If a man’s character is to be abused, say what you will,

there’s nobody like a relative to do the business.

—WILLIAM MAKEPEACE THACKERAY, Vanity Fair





Paul

July 9

“I can’t fit back there.”

Paul looks into the backseat of the Peugeot, cupping his hands on either side of his eyes as he presses his face against the window.

“A fucking Chihuahua couldn’t fit back there.”

“Well, this is the car that Mom’s rented.”

Alice glances down at her phone before slipping it into her purse, discouraged.

“Well, go tell her to get a bigger one.”

“Too late,” Alice says. She’s wearing dark glasses that hide half her face. “This is the last one they’ve got.”

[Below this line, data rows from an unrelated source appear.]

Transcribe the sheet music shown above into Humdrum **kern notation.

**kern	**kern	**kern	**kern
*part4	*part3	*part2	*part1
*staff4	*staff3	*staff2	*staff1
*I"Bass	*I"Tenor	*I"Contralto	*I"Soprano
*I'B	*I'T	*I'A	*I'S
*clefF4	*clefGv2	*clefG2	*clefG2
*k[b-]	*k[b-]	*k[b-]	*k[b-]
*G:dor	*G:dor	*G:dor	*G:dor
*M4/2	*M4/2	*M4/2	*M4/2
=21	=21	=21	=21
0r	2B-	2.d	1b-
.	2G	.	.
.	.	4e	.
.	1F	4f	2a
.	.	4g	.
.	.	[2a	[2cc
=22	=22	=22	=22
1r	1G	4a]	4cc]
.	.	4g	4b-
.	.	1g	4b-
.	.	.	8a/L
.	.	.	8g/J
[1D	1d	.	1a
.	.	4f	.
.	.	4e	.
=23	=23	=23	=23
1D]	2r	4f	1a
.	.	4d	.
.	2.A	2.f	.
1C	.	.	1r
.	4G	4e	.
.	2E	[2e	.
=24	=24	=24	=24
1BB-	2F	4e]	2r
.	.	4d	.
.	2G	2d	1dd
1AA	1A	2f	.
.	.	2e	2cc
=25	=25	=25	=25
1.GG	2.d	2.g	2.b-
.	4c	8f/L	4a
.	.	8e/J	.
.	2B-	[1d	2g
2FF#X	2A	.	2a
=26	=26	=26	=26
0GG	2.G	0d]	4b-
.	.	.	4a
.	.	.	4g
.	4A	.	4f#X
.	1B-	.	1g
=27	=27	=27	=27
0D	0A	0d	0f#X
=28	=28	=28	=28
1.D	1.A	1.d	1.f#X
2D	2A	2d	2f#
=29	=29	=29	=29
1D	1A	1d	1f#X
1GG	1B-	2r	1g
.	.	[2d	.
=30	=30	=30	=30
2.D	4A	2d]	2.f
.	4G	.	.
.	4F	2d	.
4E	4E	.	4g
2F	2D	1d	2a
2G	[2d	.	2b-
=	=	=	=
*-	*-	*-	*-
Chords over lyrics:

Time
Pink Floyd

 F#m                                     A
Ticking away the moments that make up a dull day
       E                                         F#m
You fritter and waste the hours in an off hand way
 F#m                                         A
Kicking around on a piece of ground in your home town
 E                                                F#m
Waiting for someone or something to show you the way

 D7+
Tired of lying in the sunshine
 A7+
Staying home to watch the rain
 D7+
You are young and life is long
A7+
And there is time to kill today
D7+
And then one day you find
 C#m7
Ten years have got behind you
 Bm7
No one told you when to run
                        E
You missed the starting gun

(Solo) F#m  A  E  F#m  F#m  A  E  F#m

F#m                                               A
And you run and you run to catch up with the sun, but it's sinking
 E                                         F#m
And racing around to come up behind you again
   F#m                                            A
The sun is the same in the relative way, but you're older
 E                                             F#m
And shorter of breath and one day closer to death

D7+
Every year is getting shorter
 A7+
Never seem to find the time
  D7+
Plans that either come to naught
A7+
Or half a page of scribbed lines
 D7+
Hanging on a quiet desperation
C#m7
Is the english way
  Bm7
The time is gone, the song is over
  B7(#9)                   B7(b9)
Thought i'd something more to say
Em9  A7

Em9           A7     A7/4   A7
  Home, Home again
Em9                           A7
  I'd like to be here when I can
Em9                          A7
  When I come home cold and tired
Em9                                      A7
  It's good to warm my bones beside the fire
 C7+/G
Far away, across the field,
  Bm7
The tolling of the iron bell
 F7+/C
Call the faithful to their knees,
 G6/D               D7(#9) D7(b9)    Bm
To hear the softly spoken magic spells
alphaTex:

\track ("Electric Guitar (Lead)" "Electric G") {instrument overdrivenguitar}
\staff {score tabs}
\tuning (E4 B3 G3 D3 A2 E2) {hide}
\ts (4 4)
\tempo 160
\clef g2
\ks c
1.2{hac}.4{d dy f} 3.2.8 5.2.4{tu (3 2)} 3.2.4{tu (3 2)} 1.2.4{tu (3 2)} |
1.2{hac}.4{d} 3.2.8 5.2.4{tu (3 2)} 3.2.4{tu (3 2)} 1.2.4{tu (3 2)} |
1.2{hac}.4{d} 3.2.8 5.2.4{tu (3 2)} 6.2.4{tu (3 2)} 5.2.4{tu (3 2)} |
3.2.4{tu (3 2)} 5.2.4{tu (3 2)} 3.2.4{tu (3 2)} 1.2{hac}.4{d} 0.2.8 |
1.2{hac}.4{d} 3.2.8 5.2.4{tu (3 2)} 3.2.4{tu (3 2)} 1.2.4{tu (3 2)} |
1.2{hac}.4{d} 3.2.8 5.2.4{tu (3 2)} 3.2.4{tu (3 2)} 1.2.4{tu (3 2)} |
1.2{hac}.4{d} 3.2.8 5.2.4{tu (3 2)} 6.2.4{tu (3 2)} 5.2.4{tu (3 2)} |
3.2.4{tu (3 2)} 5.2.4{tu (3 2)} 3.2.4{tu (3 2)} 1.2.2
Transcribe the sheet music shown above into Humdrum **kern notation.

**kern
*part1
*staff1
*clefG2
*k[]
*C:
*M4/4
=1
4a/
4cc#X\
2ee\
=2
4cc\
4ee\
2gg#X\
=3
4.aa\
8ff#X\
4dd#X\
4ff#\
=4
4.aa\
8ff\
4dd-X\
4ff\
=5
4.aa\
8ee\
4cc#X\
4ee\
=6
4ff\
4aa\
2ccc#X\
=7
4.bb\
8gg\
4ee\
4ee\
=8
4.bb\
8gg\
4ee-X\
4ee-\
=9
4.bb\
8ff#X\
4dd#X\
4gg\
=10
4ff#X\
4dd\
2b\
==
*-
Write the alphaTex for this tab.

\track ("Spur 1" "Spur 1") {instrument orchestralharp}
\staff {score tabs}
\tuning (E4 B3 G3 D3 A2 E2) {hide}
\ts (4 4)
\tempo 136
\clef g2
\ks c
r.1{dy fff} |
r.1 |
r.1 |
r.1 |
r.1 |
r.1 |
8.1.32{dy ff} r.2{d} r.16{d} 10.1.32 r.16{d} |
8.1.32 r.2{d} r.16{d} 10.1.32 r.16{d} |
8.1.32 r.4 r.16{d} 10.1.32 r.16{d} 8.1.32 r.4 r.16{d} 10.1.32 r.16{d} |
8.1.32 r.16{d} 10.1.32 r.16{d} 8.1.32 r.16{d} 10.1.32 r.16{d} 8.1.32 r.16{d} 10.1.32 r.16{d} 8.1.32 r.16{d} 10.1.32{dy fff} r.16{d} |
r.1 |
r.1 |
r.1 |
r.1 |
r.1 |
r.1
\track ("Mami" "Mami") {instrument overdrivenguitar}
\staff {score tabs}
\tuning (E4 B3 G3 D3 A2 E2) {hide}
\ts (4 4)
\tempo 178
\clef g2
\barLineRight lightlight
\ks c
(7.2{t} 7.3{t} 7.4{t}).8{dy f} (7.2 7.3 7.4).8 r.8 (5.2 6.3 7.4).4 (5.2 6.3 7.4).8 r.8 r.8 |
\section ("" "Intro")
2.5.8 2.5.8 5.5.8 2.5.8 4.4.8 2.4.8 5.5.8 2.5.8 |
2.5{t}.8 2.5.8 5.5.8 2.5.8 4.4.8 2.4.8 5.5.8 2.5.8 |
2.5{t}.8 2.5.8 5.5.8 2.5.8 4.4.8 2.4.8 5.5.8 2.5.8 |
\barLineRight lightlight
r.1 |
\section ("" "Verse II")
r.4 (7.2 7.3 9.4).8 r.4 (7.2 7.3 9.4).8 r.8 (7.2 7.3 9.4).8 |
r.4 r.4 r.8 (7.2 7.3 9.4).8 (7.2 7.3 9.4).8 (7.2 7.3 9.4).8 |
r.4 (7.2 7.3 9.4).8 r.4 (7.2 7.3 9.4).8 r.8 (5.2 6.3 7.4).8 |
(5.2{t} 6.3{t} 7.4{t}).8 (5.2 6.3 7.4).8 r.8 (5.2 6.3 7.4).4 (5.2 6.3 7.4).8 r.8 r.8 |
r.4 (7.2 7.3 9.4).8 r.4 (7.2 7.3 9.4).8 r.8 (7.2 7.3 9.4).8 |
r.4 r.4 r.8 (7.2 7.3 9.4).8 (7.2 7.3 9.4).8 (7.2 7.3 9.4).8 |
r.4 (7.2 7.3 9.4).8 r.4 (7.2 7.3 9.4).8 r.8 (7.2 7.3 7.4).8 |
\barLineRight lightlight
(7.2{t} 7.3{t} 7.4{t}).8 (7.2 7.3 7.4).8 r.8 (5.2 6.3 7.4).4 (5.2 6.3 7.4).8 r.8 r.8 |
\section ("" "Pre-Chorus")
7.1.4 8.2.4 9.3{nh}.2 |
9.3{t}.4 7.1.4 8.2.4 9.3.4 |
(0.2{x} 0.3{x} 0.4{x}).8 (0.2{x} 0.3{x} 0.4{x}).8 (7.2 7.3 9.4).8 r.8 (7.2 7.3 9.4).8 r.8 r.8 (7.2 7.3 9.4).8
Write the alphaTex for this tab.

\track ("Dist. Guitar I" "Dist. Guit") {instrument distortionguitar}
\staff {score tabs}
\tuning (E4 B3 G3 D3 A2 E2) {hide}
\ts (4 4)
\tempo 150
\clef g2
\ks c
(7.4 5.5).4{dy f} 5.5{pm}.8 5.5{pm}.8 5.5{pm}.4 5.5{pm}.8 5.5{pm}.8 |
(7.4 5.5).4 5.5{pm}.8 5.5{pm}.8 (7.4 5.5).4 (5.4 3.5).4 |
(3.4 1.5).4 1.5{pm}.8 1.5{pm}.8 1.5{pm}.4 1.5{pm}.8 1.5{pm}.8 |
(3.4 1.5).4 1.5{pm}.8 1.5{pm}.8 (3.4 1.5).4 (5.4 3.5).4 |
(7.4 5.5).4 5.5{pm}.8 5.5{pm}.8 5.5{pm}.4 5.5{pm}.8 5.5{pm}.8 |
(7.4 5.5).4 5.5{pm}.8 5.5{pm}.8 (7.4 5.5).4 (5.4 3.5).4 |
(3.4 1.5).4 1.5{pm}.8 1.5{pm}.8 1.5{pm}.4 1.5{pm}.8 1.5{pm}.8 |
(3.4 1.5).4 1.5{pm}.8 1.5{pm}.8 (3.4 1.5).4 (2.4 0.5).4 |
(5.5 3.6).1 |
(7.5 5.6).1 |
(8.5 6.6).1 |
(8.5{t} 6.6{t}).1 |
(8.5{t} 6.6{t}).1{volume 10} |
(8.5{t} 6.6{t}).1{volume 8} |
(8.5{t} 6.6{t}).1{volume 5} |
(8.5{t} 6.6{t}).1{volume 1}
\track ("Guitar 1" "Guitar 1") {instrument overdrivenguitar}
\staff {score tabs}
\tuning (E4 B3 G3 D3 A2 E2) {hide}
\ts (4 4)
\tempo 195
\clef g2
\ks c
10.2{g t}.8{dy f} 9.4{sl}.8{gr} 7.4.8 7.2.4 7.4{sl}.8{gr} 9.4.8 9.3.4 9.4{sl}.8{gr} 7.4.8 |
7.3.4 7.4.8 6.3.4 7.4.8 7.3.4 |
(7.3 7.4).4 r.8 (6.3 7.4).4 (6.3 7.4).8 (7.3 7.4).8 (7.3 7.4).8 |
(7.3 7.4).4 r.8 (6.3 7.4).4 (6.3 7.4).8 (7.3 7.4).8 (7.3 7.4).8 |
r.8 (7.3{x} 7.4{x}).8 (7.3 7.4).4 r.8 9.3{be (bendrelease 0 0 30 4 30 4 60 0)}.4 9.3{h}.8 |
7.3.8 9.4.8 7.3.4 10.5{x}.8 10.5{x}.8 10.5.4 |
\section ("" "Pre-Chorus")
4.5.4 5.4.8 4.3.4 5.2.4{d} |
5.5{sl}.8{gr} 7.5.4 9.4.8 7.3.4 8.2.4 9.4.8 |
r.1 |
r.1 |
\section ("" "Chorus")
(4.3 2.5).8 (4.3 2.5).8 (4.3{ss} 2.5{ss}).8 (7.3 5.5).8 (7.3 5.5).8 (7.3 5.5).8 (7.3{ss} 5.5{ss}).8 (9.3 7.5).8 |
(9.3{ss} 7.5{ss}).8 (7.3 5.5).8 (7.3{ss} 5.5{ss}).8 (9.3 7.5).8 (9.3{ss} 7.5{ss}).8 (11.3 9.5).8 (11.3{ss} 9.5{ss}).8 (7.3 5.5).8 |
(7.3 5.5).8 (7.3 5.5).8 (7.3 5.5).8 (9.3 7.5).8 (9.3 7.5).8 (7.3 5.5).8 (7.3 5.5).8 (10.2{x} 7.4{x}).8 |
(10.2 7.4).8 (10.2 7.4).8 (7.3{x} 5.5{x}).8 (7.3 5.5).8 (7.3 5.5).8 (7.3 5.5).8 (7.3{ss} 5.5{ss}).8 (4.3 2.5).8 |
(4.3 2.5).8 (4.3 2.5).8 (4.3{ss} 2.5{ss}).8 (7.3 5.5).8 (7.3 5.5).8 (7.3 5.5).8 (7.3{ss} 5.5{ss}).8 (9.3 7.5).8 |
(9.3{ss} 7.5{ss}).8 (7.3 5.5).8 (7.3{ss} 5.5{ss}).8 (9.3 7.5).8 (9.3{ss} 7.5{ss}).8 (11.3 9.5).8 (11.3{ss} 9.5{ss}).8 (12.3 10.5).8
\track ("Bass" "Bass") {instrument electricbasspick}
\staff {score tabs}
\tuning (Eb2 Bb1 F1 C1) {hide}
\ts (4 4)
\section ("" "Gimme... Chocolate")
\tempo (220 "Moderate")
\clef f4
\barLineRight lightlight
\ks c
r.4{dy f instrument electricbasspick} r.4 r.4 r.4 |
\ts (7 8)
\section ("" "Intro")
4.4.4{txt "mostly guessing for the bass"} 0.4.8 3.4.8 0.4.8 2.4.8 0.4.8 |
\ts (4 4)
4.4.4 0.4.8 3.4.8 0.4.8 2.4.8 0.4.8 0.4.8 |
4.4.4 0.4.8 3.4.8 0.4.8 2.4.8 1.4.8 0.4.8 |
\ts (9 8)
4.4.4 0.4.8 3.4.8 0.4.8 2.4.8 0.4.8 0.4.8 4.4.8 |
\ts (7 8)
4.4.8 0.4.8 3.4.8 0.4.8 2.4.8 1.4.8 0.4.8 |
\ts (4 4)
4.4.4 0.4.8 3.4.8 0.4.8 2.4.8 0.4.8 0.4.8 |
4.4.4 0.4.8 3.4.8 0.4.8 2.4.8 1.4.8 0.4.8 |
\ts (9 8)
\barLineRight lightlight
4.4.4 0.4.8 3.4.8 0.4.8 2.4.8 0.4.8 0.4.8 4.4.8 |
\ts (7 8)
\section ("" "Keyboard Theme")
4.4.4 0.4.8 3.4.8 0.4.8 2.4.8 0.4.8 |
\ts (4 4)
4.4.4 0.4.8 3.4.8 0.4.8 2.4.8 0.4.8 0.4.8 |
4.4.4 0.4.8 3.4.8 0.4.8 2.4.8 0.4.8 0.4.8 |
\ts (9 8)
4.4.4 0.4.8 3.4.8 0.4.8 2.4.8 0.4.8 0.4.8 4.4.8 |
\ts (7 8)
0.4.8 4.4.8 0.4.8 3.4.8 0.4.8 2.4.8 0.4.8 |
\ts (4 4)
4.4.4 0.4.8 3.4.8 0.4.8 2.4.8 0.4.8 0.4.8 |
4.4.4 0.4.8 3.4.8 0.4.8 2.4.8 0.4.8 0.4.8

Paul stands up straight again and wipes sweat from the back of his neck. Slough spreads around them on all sides, the British equivalent of the same Midwest suburbs where he and Alice wallowed away eighteen years of their lives. A plane of gray duplexes and strip malls, dotted with ancient brick houses and the occasional medieval church. He looks across the Hertz parking lot and counts the number of full-sized sedans he sees.

“There are sixteen other reasonably sized cars here,” he says. “And that’s just on this side of the rental office. Who knows what sort of glorious minivans we might find on the other side.”

“They’re all rented.” Alice leans against the Peugeot.

“Every single one of them.”

“It’s vacation season, Paul. Everyone’s driving to the beach. They need cars.”

“Well, I need leg room. And I’m grieving.”

When Alice doesn’t respond, he asks, “Why is this thing in Dorset?”

“I don’t know.” Then: “Ollie went to school down there or something.”

“The British and their goddamned traditions. We went to school next to a cornfield in Illinois. You don’t see us planning our weddings there.”

Alice scrapes something from underneath her fingernail. “You don’t see us planning our weddings, period.”

Paul fills his cheeks with air, then exhales. “How long is the drive?”

“Google Maps puts it at about two and a half hours. But that’s without traffic.”

“Two and a half hours? Aren’t we already pretty far south, and isn’t England smaller than New Jersey?”

“Take it up with Google.”

Paul watches as Donna emerges from the rental office, a road atlas of England tucked under her left arm. She’s wearing khaki pants, a light blue camisole, and a pair of sensible shoes—the kind that are sold at places like Talbots and Eileen Fisher under the dubious pretense of being fashionable, while also serving vague and unnamed orthopedic functions. Aging is a sudden process, Paul thinks, as his mother navigates a minefield of cement parking barriers. And despite her best efforts, Donna suddenly got old.